Ungeklärt ist bislang auch, wie und warum das Zeitalter der Ediacara-Fauna endete. Fossilfunde legen nahe, dass der Wechsel zur Fauna des Kambrium relativ abrupt geschah – innerhalb von nur 410.000 Jahren. „Das ist aus geologischer Sicht ein echter Sprint“, berichtet Ulf Linnemann von den Senckenberg Naturhistorischen Sammlungen in Dresden. Zudem war der Wechsel radikal: Während davor fast nur die fremdartige Ediacara-Fauna vorkam, findet sich danach keine Spur mehr von ihr. Es gibt kaum Überschneidungen mit der Tierwelt der kambrischen Explosion.

Über die Ursachen dieses nahezu kompletten Faunenwechsels können Paläontologen bis heute nur spekulieren. Einige vermuten dahinter einen Wandel der Umweltbedingungen, beispielsweise durch einen verstärkten Einstrom von Calciummineralen ins Meer. Erst diese „Kalkschwemme“ könnte die Ausbildung von Schalen, Zähnen und Skeletten ermöglicht haben – und damit der Evolution völlig neue Nischen eröffnet haben. Zudem gibt es Hinweise darauf, dass auch der Sauerstoffgehalt der Ozeane zum Beginn des Kambriums noch einmal deutlich anstieg.

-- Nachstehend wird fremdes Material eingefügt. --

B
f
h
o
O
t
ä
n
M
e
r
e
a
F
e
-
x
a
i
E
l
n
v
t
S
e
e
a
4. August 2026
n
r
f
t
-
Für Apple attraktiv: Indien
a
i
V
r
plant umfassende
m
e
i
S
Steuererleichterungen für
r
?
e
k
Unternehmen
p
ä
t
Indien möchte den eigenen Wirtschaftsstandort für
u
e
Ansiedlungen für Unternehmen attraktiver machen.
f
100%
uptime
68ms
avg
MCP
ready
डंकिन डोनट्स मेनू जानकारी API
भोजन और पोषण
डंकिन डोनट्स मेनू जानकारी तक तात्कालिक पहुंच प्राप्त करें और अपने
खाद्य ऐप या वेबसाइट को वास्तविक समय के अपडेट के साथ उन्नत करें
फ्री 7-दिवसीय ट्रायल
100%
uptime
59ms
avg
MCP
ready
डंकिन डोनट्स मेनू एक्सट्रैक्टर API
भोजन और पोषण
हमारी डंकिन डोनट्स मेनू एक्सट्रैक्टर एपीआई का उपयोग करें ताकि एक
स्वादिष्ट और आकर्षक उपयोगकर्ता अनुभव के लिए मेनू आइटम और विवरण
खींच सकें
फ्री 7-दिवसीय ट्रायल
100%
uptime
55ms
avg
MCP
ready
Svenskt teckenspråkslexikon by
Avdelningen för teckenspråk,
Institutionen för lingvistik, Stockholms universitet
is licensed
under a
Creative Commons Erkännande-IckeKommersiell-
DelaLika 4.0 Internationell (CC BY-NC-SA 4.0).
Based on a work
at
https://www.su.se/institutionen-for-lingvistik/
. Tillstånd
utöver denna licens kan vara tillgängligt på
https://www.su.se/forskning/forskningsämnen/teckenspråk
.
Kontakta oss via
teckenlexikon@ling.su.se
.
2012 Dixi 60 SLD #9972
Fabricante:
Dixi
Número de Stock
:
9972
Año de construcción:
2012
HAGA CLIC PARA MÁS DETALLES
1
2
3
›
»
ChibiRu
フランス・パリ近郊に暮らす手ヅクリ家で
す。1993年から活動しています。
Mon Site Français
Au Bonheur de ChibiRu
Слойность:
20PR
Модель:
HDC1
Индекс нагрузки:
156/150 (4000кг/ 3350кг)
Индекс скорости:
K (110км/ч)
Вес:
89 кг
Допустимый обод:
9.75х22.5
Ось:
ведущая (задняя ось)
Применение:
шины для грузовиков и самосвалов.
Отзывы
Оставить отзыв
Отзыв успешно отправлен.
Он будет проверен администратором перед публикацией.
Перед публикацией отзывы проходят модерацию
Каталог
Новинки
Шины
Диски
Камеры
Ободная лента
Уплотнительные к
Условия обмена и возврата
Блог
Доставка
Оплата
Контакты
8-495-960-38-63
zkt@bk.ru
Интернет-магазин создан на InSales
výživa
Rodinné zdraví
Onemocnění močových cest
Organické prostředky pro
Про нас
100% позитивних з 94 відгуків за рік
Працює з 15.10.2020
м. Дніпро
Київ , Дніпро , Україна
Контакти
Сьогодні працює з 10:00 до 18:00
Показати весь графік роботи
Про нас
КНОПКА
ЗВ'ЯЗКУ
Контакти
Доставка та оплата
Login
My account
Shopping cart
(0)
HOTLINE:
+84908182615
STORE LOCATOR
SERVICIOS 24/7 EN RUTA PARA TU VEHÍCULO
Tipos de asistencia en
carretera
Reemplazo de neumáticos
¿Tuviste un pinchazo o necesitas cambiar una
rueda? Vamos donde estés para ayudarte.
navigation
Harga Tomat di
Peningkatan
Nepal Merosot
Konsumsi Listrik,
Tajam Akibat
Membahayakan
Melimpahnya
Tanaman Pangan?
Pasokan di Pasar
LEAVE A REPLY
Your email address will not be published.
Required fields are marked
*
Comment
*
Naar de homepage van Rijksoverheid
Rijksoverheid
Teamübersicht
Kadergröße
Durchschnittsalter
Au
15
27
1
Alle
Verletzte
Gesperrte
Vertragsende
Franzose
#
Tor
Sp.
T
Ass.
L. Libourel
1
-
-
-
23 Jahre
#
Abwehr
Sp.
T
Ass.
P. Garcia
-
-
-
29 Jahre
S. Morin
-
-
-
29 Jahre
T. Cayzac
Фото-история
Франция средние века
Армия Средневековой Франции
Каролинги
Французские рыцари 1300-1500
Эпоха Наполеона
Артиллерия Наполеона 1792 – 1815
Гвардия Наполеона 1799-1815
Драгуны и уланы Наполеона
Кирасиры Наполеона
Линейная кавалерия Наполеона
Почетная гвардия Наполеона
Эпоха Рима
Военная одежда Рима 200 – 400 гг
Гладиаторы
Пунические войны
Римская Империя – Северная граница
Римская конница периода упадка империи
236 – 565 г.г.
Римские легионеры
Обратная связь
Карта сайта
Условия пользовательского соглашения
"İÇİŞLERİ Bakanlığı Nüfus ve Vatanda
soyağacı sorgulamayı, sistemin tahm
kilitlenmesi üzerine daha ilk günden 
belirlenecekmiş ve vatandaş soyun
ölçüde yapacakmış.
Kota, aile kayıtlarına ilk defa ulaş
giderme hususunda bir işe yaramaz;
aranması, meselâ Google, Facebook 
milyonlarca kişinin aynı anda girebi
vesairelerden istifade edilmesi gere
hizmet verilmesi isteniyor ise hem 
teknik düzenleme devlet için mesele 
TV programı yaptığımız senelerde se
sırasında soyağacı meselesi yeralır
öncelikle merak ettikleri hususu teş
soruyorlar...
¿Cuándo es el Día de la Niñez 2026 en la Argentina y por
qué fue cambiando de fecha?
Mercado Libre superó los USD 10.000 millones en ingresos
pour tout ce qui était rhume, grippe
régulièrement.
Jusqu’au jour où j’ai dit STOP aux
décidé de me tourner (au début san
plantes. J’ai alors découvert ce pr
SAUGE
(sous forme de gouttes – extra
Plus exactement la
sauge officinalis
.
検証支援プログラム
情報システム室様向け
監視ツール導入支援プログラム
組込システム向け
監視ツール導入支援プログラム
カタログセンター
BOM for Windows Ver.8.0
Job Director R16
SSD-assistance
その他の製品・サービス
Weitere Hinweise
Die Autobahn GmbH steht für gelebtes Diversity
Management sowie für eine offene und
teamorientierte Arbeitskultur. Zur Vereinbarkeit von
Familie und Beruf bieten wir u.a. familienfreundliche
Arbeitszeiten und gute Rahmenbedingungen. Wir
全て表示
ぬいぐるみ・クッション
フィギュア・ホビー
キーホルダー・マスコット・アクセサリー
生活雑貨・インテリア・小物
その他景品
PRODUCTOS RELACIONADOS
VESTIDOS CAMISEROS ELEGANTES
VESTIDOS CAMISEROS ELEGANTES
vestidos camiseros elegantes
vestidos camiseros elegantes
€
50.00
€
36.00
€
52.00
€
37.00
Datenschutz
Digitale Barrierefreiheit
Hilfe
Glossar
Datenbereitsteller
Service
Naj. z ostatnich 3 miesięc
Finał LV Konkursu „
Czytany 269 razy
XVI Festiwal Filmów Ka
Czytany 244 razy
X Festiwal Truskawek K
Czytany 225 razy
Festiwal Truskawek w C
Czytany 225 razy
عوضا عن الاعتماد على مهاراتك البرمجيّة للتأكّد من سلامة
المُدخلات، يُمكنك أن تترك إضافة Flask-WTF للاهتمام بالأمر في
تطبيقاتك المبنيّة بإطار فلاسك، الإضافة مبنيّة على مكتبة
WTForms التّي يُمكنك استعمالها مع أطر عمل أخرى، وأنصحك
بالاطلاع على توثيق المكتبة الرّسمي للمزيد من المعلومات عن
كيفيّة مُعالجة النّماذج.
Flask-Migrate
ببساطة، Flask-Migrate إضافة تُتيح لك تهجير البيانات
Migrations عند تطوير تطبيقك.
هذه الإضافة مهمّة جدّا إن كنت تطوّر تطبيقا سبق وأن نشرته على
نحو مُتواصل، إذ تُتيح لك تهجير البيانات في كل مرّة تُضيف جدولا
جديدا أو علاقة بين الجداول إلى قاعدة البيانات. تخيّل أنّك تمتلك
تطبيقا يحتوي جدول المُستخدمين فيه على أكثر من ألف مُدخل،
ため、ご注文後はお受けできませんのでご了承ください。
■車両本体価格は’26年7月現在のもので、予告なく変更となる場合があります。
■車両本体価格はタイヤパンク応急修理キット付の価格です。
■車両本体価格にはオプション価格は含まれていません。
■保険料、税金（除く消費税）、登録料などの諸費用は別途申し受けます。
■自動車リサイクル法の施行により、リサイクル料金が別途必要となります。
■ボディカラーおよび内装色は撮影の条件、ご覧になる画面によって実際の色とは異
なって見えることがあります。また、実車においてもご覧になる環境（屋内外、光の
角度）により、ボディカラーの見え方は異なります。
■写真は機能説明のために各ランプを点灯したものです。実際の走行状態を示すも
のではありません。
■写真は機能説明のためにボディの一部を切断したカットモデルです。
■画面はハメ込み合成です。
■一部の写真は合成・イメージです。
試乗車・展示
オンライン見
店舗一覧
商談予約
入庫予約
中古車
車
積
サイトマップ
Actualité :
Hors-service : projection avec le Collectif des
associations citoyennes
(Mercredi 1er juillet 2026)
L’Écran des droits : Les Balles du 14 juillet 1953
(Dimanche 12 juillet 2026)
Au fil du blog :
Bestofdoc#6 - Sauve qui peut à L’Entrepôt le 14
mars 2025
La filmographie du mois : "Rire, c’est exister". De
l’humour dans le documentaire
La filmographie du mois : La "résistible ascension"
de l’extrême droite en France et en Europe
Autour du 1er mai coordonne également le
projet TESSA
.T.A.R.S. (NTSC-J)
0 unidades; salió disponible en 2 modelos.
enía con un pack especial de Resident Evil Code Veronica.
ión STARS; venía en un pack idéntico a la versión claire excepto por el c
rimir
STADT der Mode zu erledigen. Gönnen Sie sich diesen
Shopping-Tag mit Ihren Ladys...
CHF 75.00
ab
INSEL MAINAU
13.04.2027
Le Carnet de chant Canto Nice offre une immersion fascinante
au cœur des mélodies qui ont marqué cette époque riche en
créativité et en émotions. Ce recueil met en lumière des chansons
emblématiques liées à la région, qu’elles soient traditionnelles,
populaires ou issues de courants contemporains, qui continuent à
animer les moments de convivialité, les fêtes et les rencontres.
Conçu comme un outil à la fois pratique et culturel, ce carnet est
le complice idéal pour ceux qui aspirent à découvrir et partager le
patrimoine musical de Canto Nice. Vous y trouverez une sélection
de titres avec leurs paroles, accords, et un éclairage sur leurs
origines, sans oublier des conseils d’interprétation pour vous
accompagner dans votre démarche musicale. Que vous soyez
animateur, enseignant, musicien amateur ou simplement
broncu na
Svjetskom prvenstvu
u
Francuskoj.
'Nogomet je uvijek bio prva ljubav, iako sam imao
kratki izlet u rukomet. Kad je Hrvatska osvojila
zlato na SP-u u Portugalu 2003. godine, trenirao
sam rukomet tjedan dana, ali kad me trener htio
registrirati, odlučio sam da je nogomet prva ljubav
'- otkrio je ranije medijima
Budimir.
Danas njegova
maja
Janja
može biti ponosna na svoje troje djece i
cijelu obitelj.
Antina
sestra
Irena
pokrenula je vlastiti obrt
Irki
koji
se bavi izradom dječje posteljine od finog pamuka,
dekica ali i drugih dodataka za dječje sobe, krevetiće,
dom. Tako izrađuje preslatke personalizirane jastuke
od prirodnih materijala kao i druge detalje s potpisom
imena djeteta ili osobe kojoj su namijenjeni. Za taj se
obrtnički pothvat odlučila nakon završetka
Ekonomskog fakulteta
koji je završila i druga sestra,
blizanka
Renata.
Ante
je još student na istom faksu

Giftgas und Kontinentbruch

Ein deutlich dramatischeres Szenario zeichnet dagegen eine Schweizer Forschergruppe. Sie hat Indizien dafür gefunden, dass am Ende des Ediacariums plötzlich große Mengen von giftigem Schwefelwasserstoff aus der Tiefsee aufstiegen – möglicherweise durch eine abrupt stärkere Durchmischung der Wasserschichten. Der Schwefelwasserstoff könnte ein Massensterben unter der Ediacara-Fauna ausgelöst haben. Als wenig später der Schwefelwasserstoff abgebaut war und die Meere wieder lebensfreundlicher wurden, besetzten dann neue Organismenformen die freigewordenen Nischen.

Eine Hypothese zur Ursache dieser und anderer Meeresveränderungen am Ende des Ediacariums hat vor kurzem der US-Geologe Ian Dalziel vorgestellt. Er vermutet, dass sich damals der Kontinent Laurentia vom Urkontinent Gondwana abtrennte – später als bislang angenommen. Indizien dafür will er im Gestein der Antarktis gefunden haben. Diese tektonische Rift könnte damals mehr Mineralien und Nährstoffe ins Meer gespült, aber auch die Strömungen verändert haben. Eindeutige Belege für dieses Szenario fehlen jedoch bisher, wie Dalziel einräumt.

Andere Forscher vermuten dagegen hinter dem Faunenwechsel biologische statt geologischer Faktoren. Die Spanne der diskutierten Auslöser reicht dabei von einem Sauerstoffschub durch die ersten Landpflanzen über das Aufkommen erster Prädatoren bis zur direkten Verdrängung durch moderne Lebensformen. Allerdings gibt es auch für diese Hypothesen bislang keine handfesten Belege.

Das Ende der Ediacara-Fauna bleibt damit vorerst ebenso rätselhaft wie ihr Ursprung und ihre Position im Stammbaum des Lebens.